WASHINGTON - The Bush administration underscored its continued support for Afghan President Hamid Karzai yesterday despite fresh allegations from a former US anti-drug official that Karzai is playing both sides of the effort to combat a raging drug business.
Thomas Schweich, who until June was one of the State Department's senior counter-narcotics officials, accused Karzai of protecting drug lords for political reasons. Schweich wrote in an article to be published Sunday in The New York Times magazine that "narco-corruption went to the top of the Afghan government."
Schweich said the Taliban-led insurgency fighting Karzai's government profits from drugs, but Karzai is reluctant to move against big drug lords in his political power base in the country's south, where most opium and heroin is produced.
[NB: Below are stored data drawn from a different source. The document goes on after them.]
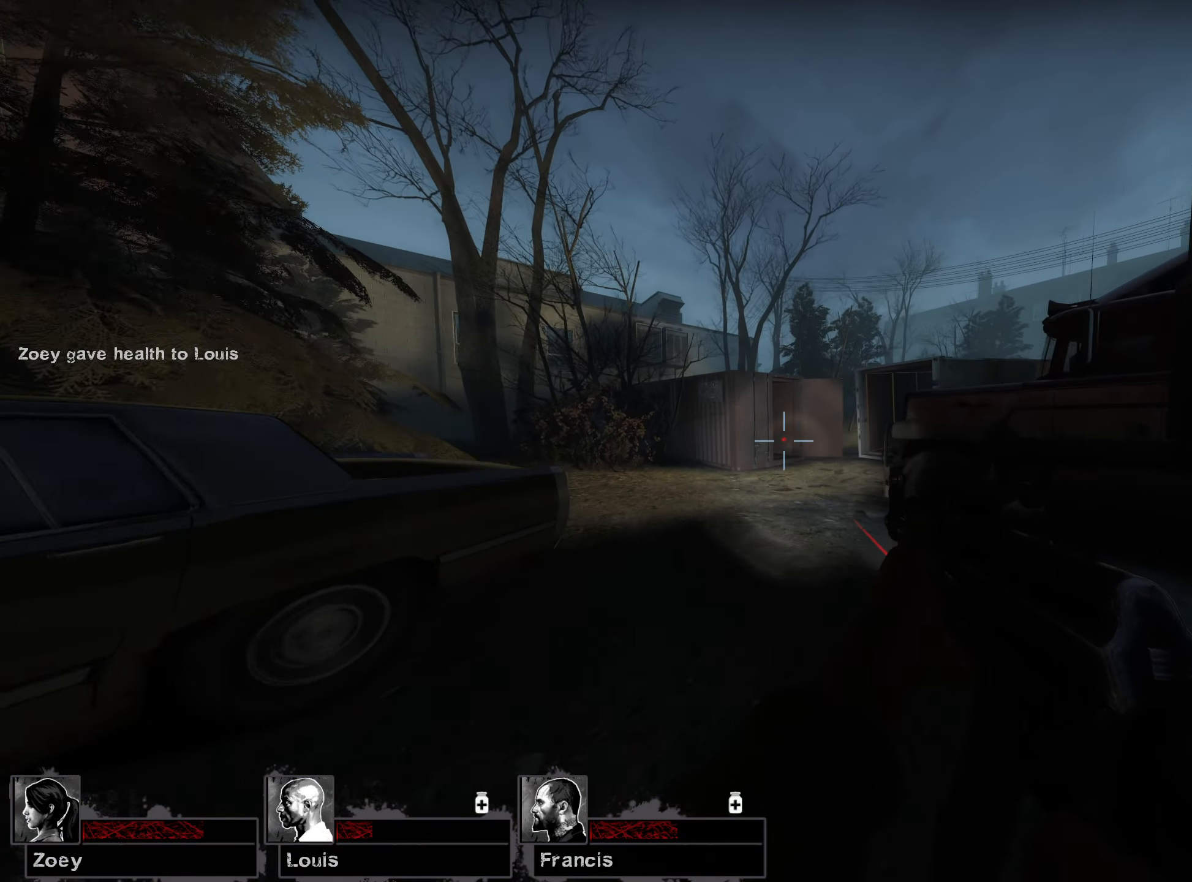
{"keys": ["w"], "mouse": [], "events": []}
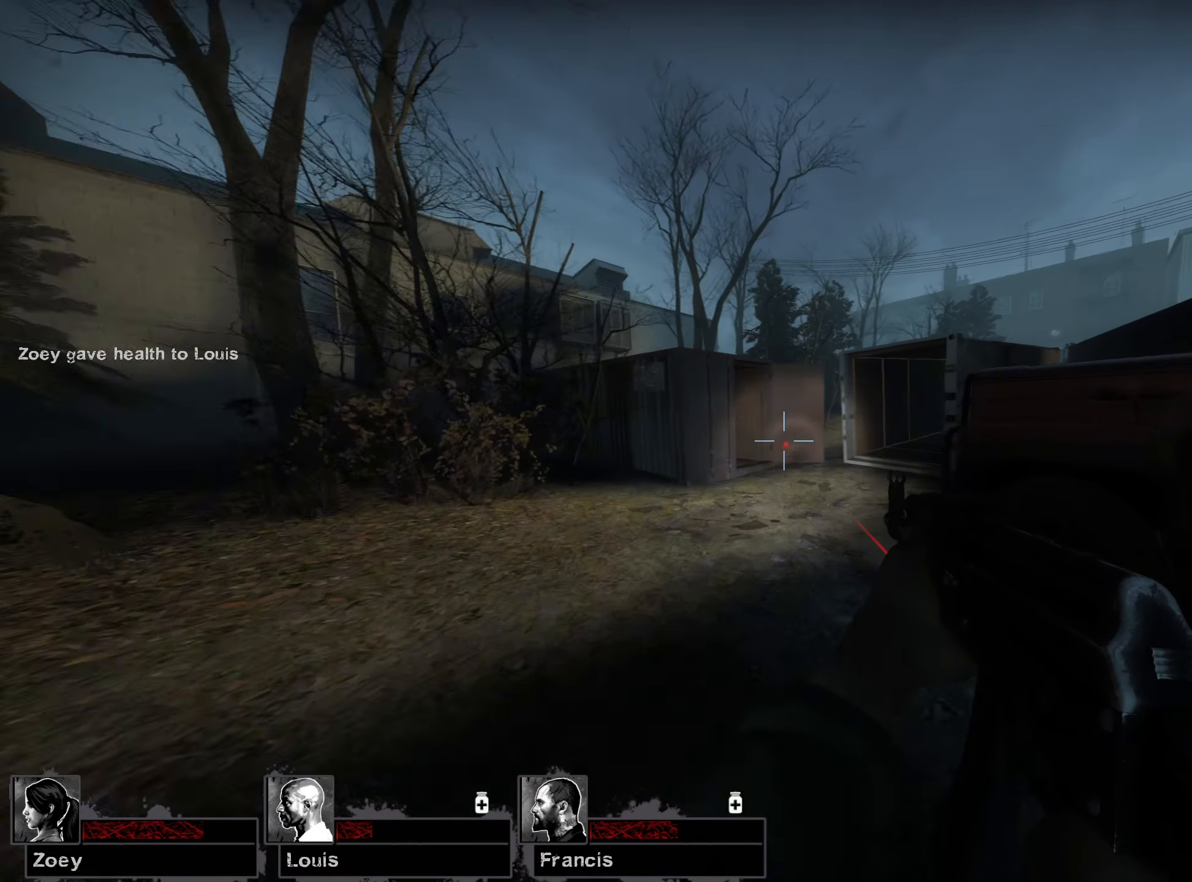
{"keys": ["a", "w"], "mouse": [], "events": [[433, "a", "down"]]}
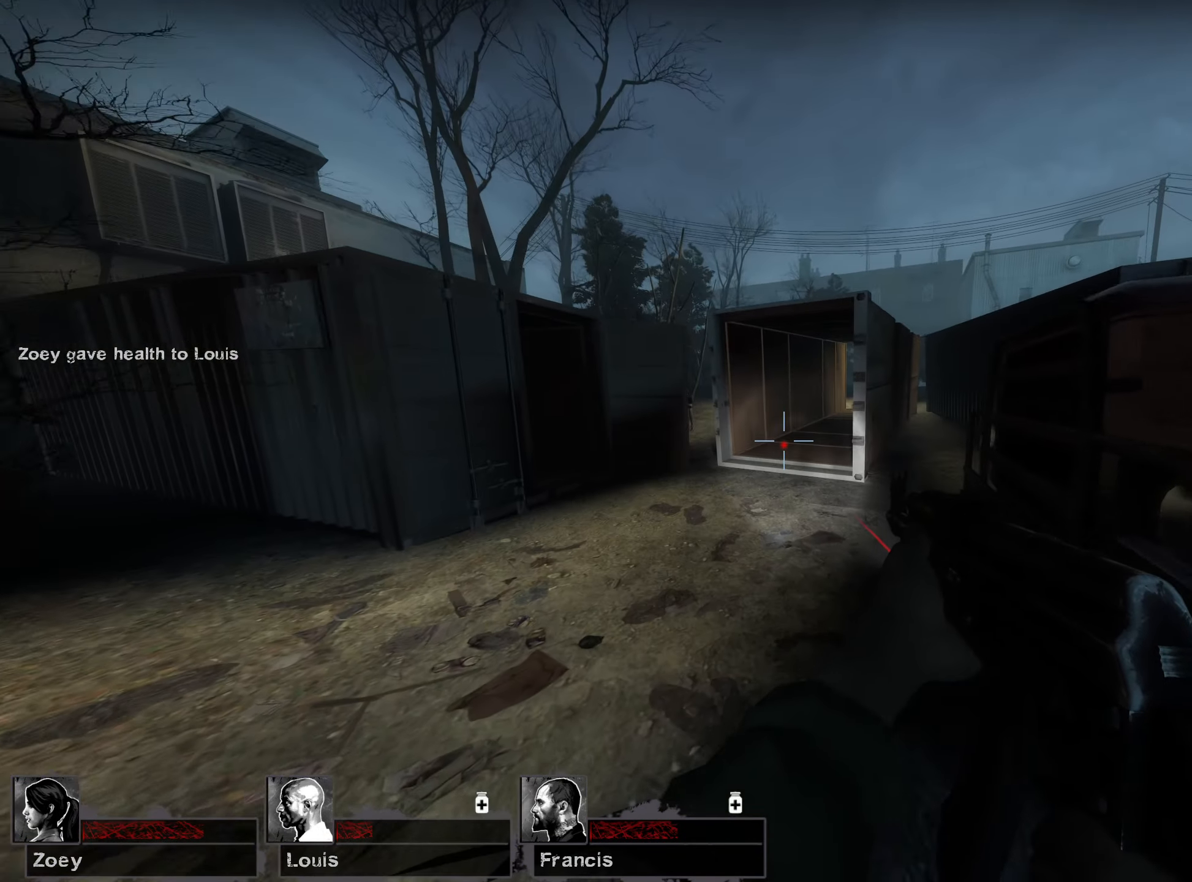
{"keys": ["w"], "mouse": [], "events": [[50, "a", "up"]]}
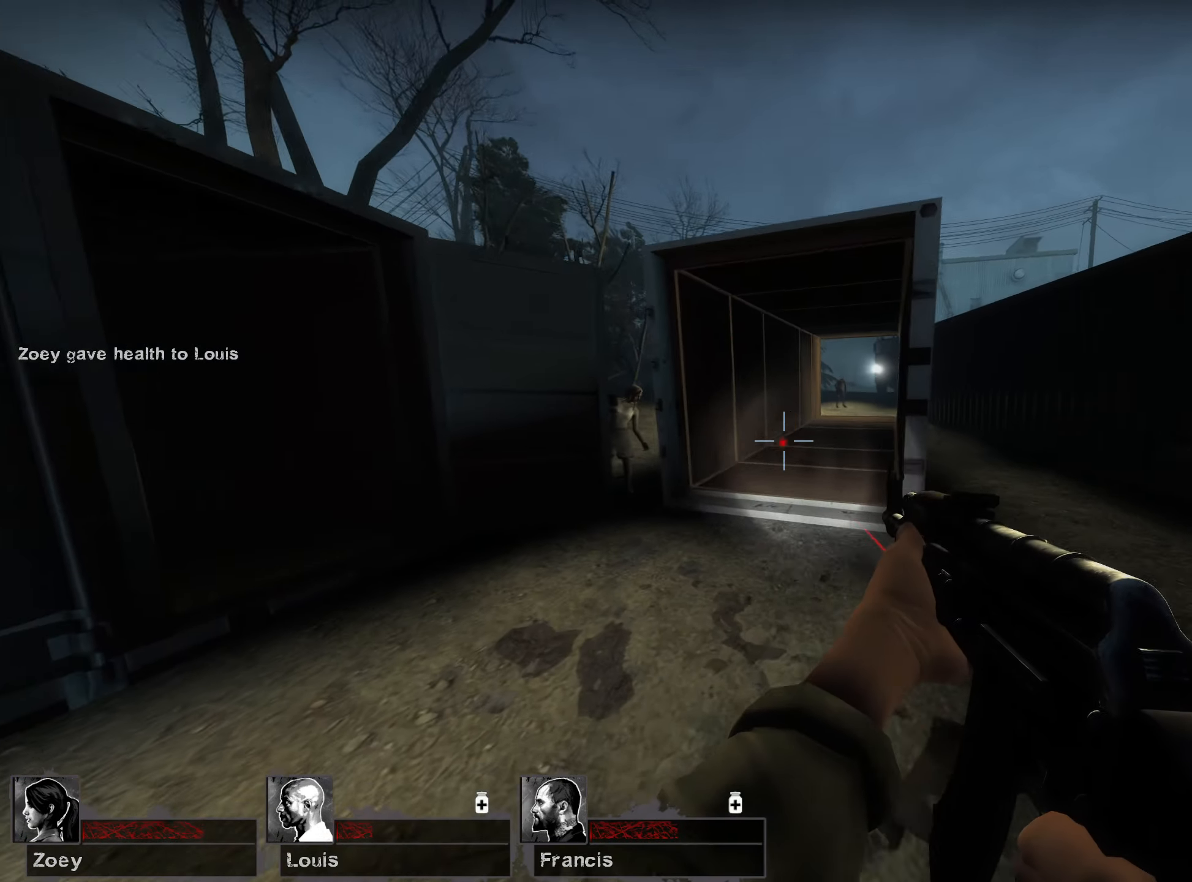
{"keys": ["d", "w"], "mouse": ["left"], "events": [[417, "mouse_left", "down"], [450, "d", "down"]]}
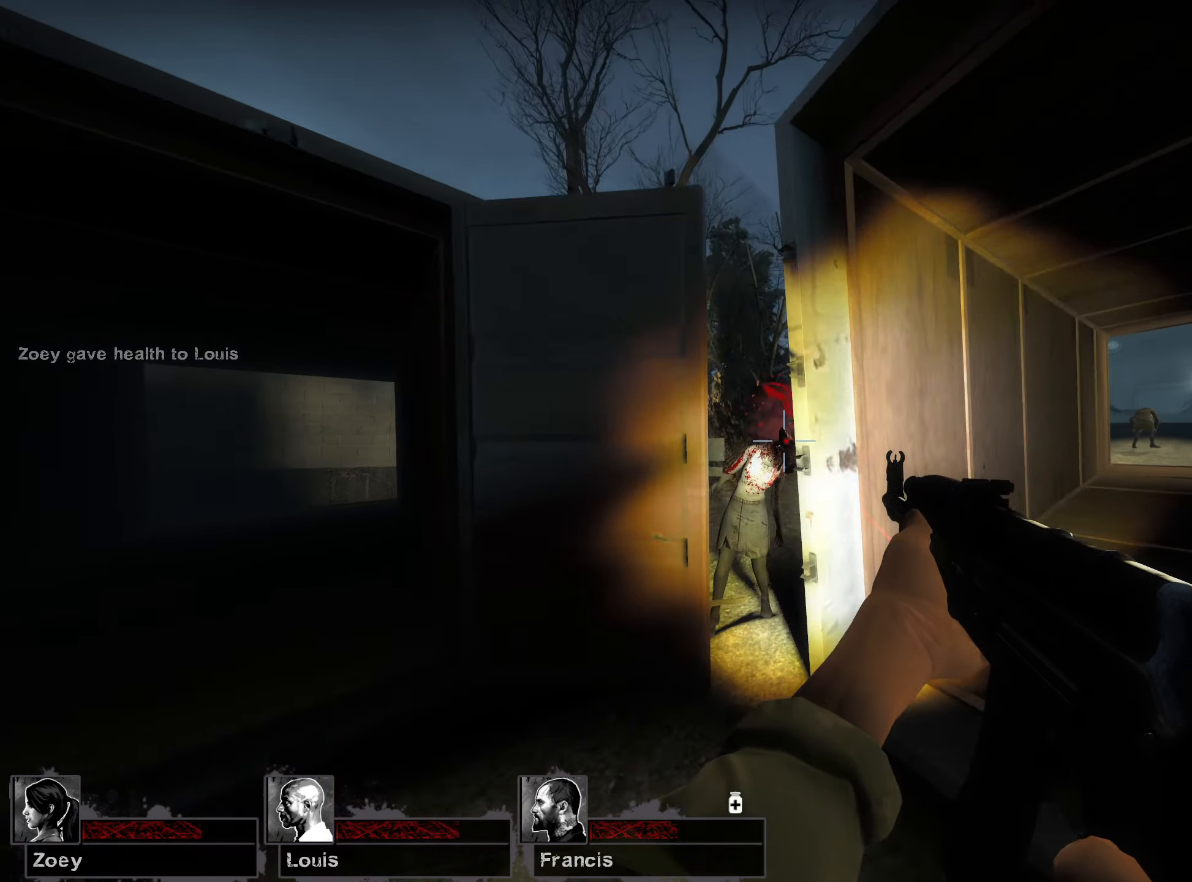
{"keys": ["w"], "mouse": [], "events": [[17, "mouse_left", "up"], [283, "mouse_mb4", "down"], [400, "mouse_mb4", "up"], [450, "d", "up"]]}
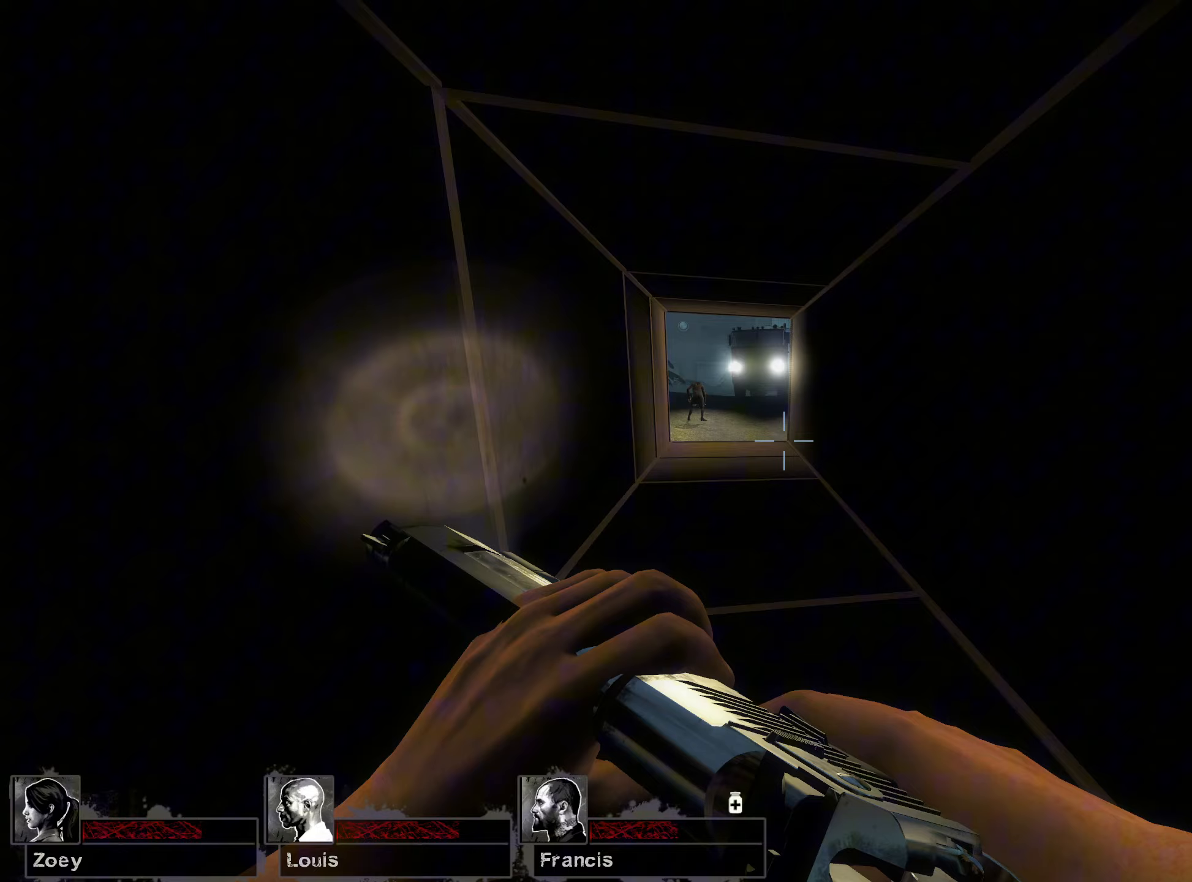
{"keys": ["w"], "mouse": [], "events": [[100, "a", "down"], [267, "a", "up"]]}
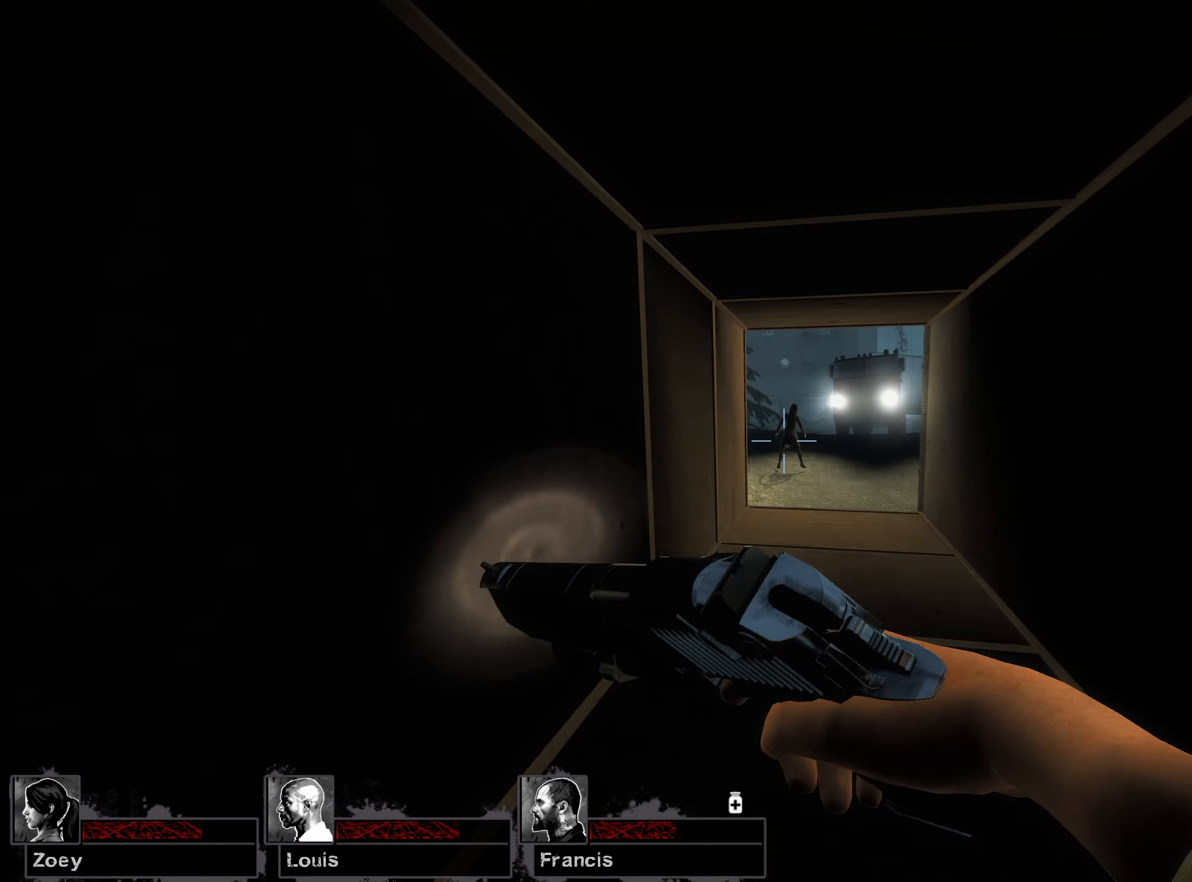
{"keys": ["w"], "mouse": [], "events": [[300, "mouse_left", "down"], [500, "mouse_left", "up"]]}
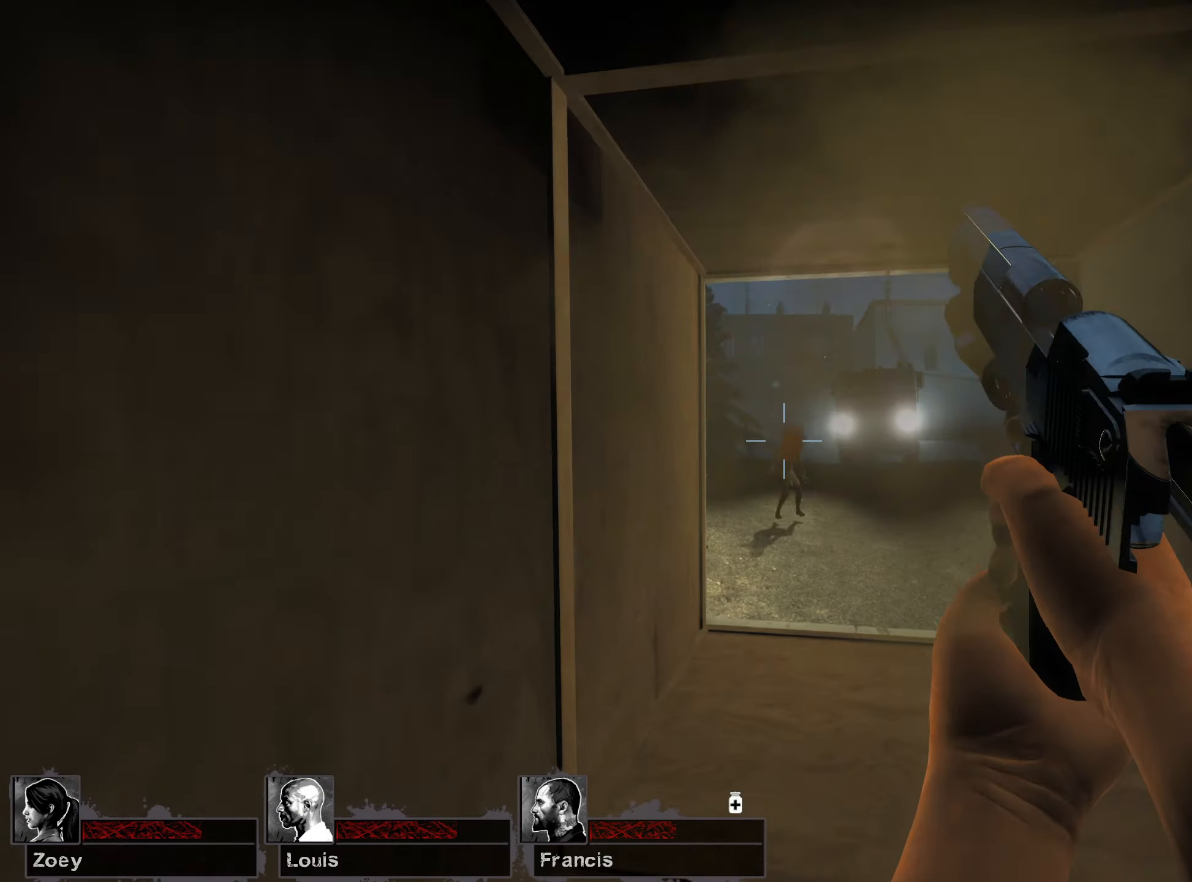
{"keys": ["w"], "mouse": [], "events": [[317, "d", "down"], [433, "d", "up"]]}
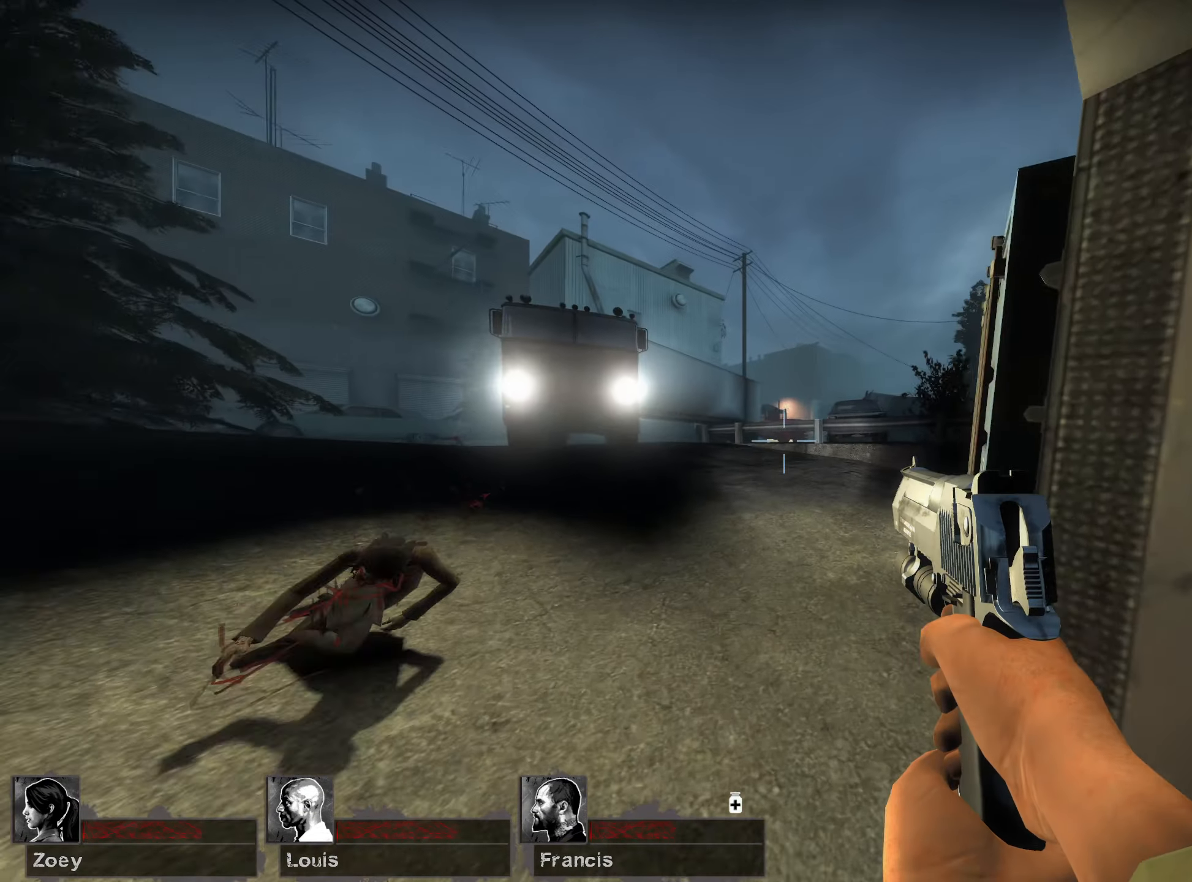
{"keys": ["a", "w"], "mouse": [], "events": [[50, "a", "down"]]}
"Karzai was playing us like a fiddle," Schweich wrote. The article appeared on the Times' website late Wednesday.
"The US would spend billions of dollars on infrastructure development; the US and its allies would fight the Taliban; Karzai's friends could get richer off the drug trade," he wrote.
State Department spokesman Gonzalo Gallegos did not directly address Schweich's allegations but defended US policy and backing for Karzai.
"We know and understand that there is a corruption issue in Afghanistan but we're working with the sovereign government," Gallegos said yesterday. "President Karzai has shown us through word and deed that he is working with us to help improve the plight of that country."
Corruption is a deeply rooted problem, and addressing it, along with the country's massive development need, will not be quick, Gallegos said. "This is a long-term commitment in terms of time and this is a large commitment in terms of dollars."
Afghan officials were not immediately available to respond to Schweich's allegations.
Meanwhile yesterday, insurgents attacked an Afghan military convoy in southern Afghanistan and dozens of militants were killed after the army called for assistance from the US-led coalition and Afghan police, a police official said.
Deputy provincial police chief Jailani Khan said that the three forces surrounded the insurgents, killing 35, at least two of whom were Arabs. Five Taliban militants were arrested, he said.
"There was no report of any casualties among the coalition and Afghan forces," Khan said.
Drug production in Afghanistan has skyrocketed since the US-led invasion that ousted the Taliban regime. In 2007, Afghanistan produced 93 percent of the world's supply of opium, the raw material of heroin. Karzai has repeatedly promised his US backers that he is committed to rooting out endemic corruption and fighting the drug trade.